§ **EXERCISE OBJECTIVE**
Please copy out the entries below exactly, beginning with the line that contains "#2559, status: In lavorazione -> In attesa" and ending with the line that contains "#2573, status: Idee -> In attesa", and include nothing outside that span.

§ **DATA PROVIDED**
▼
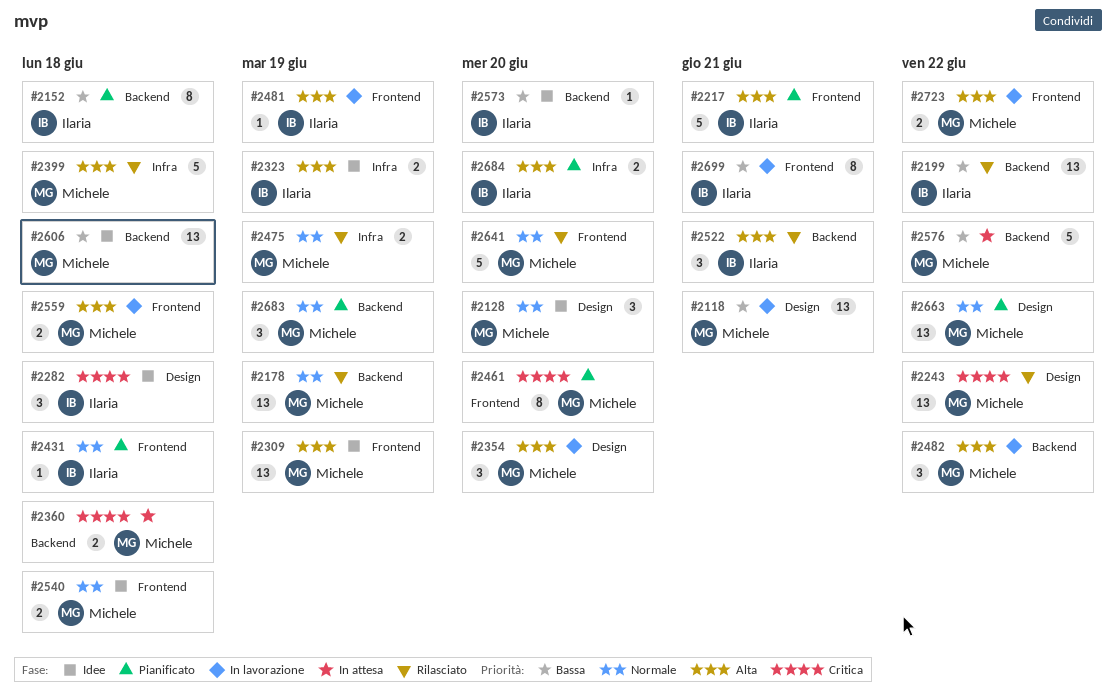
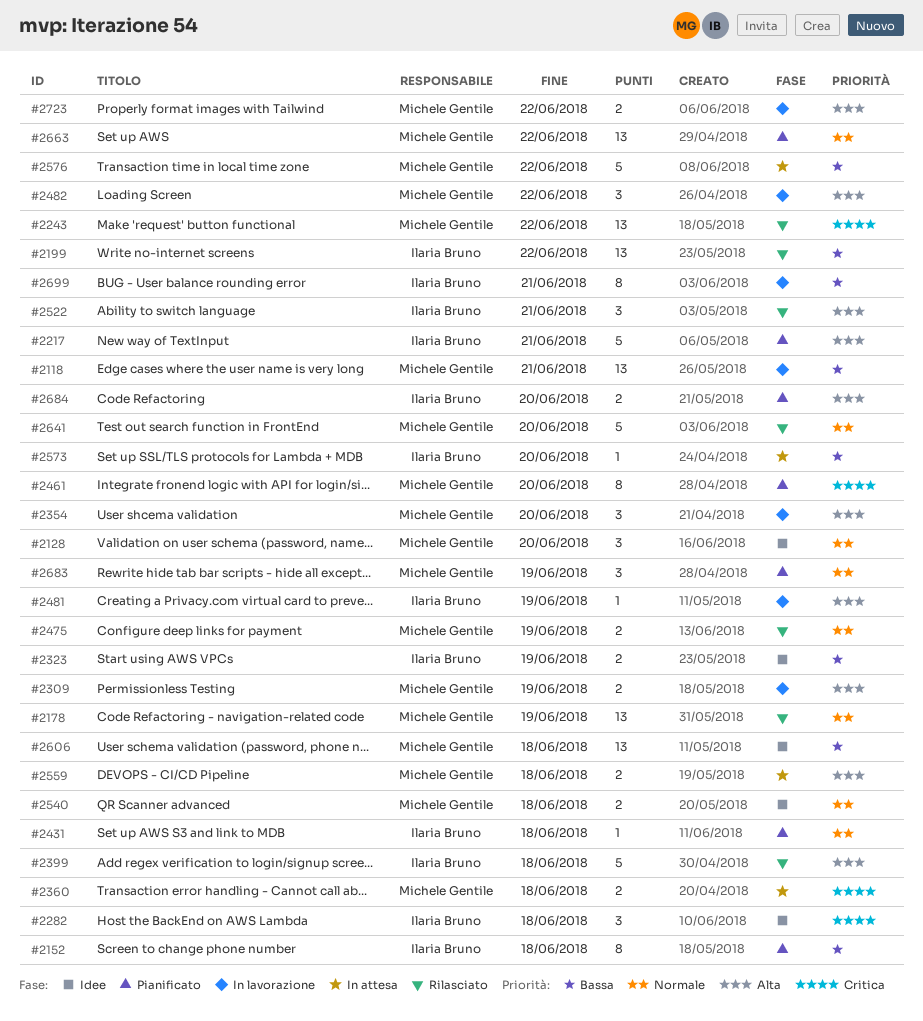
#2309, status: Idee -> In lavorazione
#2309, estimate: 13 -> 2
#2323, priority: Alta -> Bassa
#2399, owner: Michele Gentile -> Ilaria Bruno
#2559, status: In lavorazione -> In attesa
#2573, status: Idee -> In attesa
▲
▼
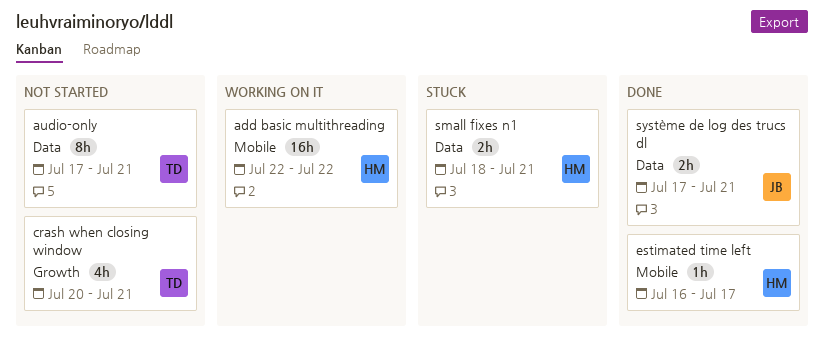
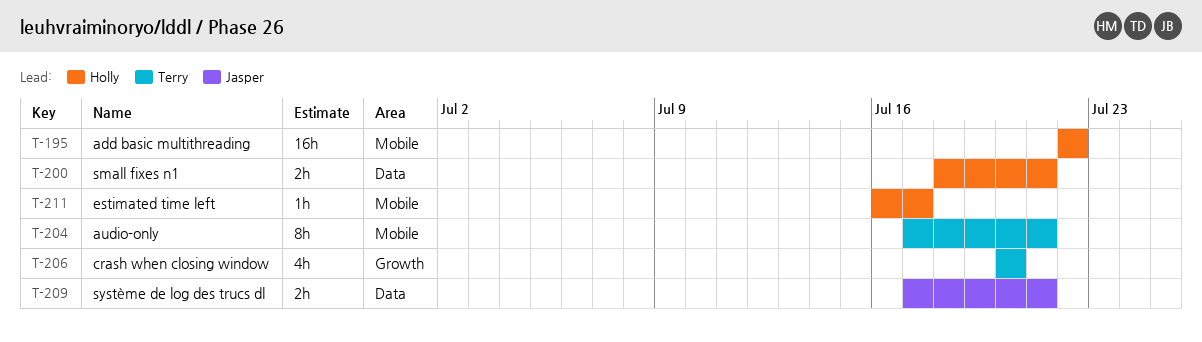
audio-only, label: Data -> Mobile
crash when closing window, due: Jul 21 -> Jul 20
▲
▼
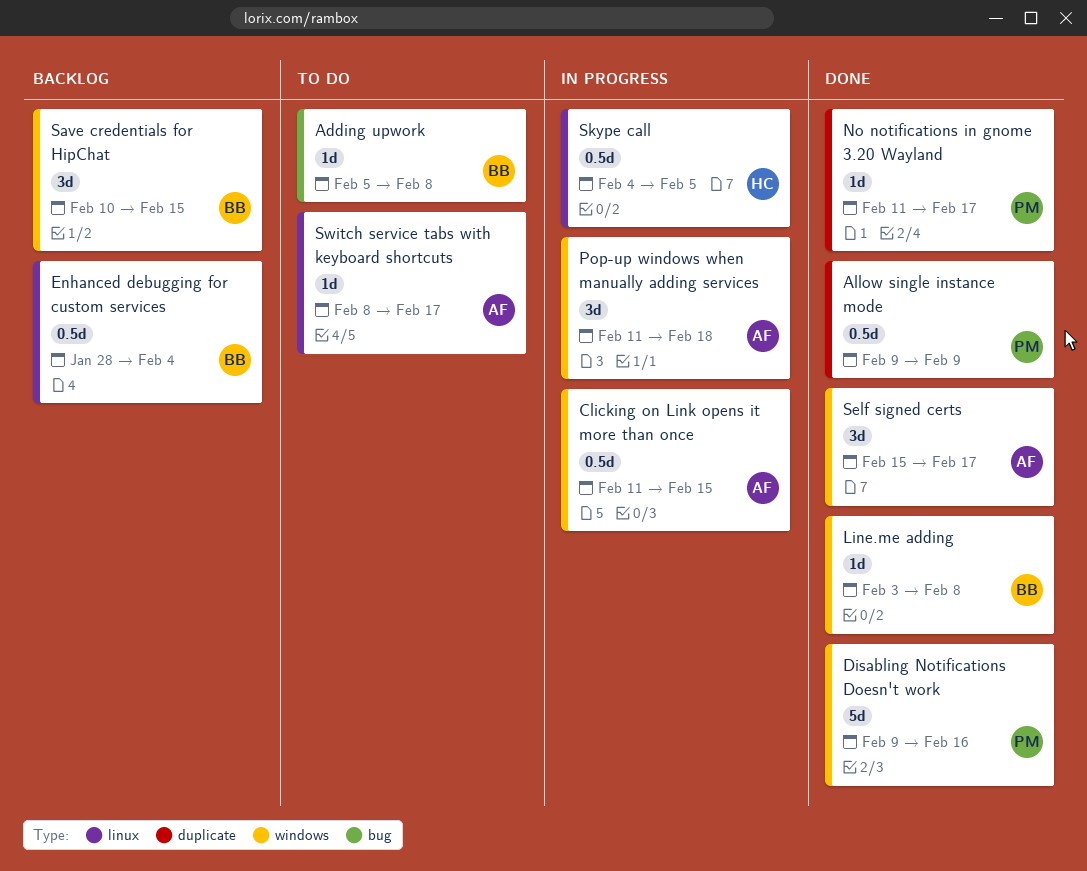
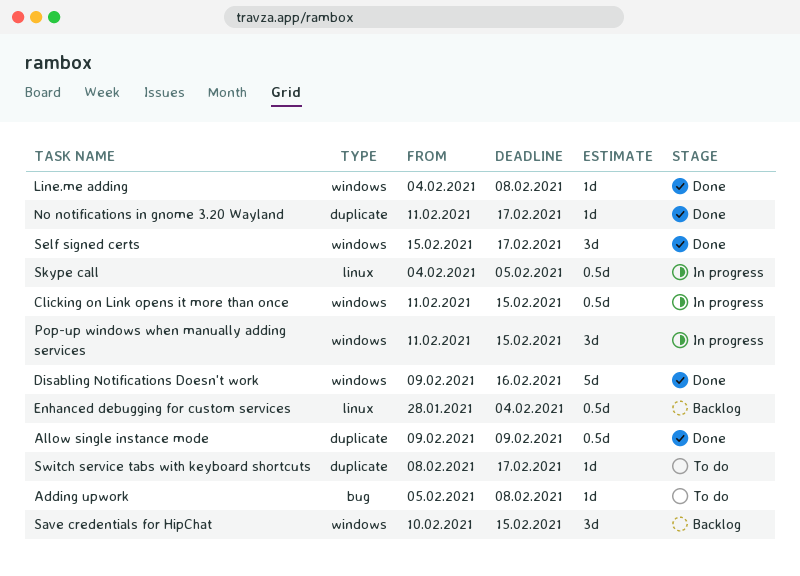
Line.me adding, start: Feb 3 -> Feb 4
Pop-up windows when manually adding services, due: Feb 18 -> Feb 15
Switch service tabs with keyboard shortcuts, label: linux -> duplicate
▲
§ **ANSWER BOX**
#2559, status: In lavorazione -> In attesa
#2573, status: Idee -> In attesa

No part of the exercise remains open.